1. Permissions Overview Table — presented by @james The new Settings → Permissions page shows all workspace users in a table with their role, assigned projects, and last-active date. Admins can sort by any column. Role badges use color coding for fast scanning. → Issue #1142
2. Role Filter Panel — presented by @james A collapsible filter panel lets admins filter by role, project, or last-active date range. Filters are composable (you can apply multiple at once). Empty state is shown when filters return no results. → Issue #1143
3. Permissions Export (CSV) — presented by @ana Admins can now export the current filtered view to CSV with a single click. The export respects active filters — export only what you see. File name includes the workspace name and export date. → Issue #1144
Feedback
Capture stakeholder feedback in real time. Note who said it and whether it's a blocker, a suggestion, or validation.
- @customer-success (Rena): "The filter by last-active date is going to be huge for deprovisioning workflows — customers ask about this constantly." ✓ Validation
- @sales (David): "Enterprise prospects are going to ask whether this export is tamper-proof. Can we add a hash or signature?" → Suggestion — log for future consideration
- @product (Priya): "The empty state copy is a bit generic — 'No results found' doesn't tell admins what to do next." → Blocker for shipping; needs update before launch
- @engineering (Marcus): "Should we show a warning if the workspace has users with no role assigned?" → Good edge case — add to Sprint 35 backlog
Metrics
Report on sprint-level metrics: velocity, planned vs. completed, and any product metrics that are already trackable.

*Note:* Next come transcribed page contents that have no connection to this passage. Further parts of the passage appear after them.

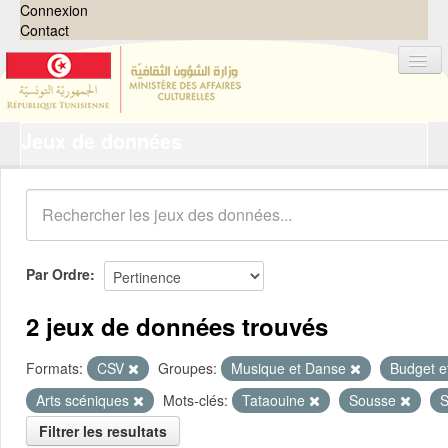
Connexion
Contact
Jeux de données
Jeux de données
Organisations
Groupes
Demandes
0
Par Ordre
À propos
2 jeux de données trouvés
Formats:
CSV
Groupes:
Musique et Danse
Budget e
Arts scéniques
Mots-clés:
Tataouine
Sousse
S
Filtrer les resultats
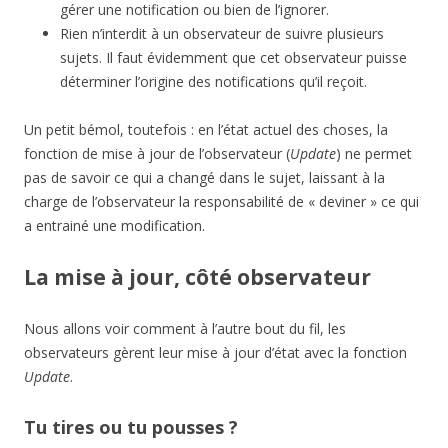
gérer une notification ou bien de l’ignorer.
Rien n’interdit à un observateur de suivre plusieurs
sujets. Il faut évidemment que cet observateur puisse
déterminer l’origine des notifications qu’il reçoit.
Un petit bémol, toutefois : en l’état actuel des choses, la
fonction de mise à jour de l’observateur (
Update
) ne permet
pas de savoir ce qui a changé dans le sujet, laissant à la
charge de l’observateur la responsabilité de « deviner » ce qui
a entrainé une modification.
La mise à jour, côté observateur
Nous allons voir comment à l’autre bout du fil, les
observateurs gèrent leur mise à jour d’état avec la fonction
Update
.
Tu tires ou tu pousses ?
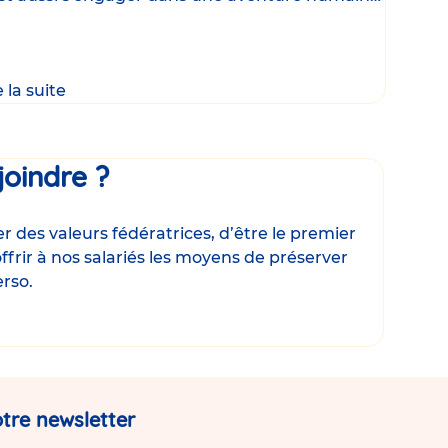
que, où
e la suite
joindre ?
 des valeurs fédératrices, d’être le premier
ffrir à nos salariés les moyens de préserver
erso.
tre newsletter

| Metric | Target | Actual |
|---|---|---|
| Story points completed | 34 | 28 |
| Issues closed | 11 | 9 |
| Bulk action bar (carry-over) | Shipped | Moved to Sprint 35 |
| Time to generate CSV export (p95) | < 3s | 1.4s ✓ |
Lessons Learned
What would the team do differently? What went well? Keep this honest — it feeds into the retrospective.
- Went well: Splitting the permissions table and filter panel into separate issues made it easy to parallelize — @james and @ana worked in parallel without conflicts
- Could improve: The timezone data inconsistency wasn't discovered until mid-sprint; an earlier spike would have caught it. Consider a 1-day investigation task at sprint start for any feature touching timezone data
- Process note: Demo environment was unstable at the start of the meeting — add "verify demo env" to the sprint review prep checklist
Action Items
| Owner | Action | Due Date | Status |
|---|---|---|---|
| @design | Update empty state copy for no-results filter view | 2024-12-09 | Open |
| @priya | Add tamper-proof export to future roadmap considerations | 2024-12-13 | Open |
| @marcus | Add "users with no role" edge case to Sprint 35 backlog | 2024-12-06 | Open |
| @james | Move bulk action bar issue to Sprint 35 with updated scope | 2024-12-06 | Open |
Follow-up
Post the sprint review notes to the team channel within 24 hours. Tag any stakeholders whose feedback is being acted on. Link the notes from the sprint tracking board. Unresolved feedback items should be triaged into the backlog before the next sprint planning session. The PM owns communicating sprint outcomes to leadership.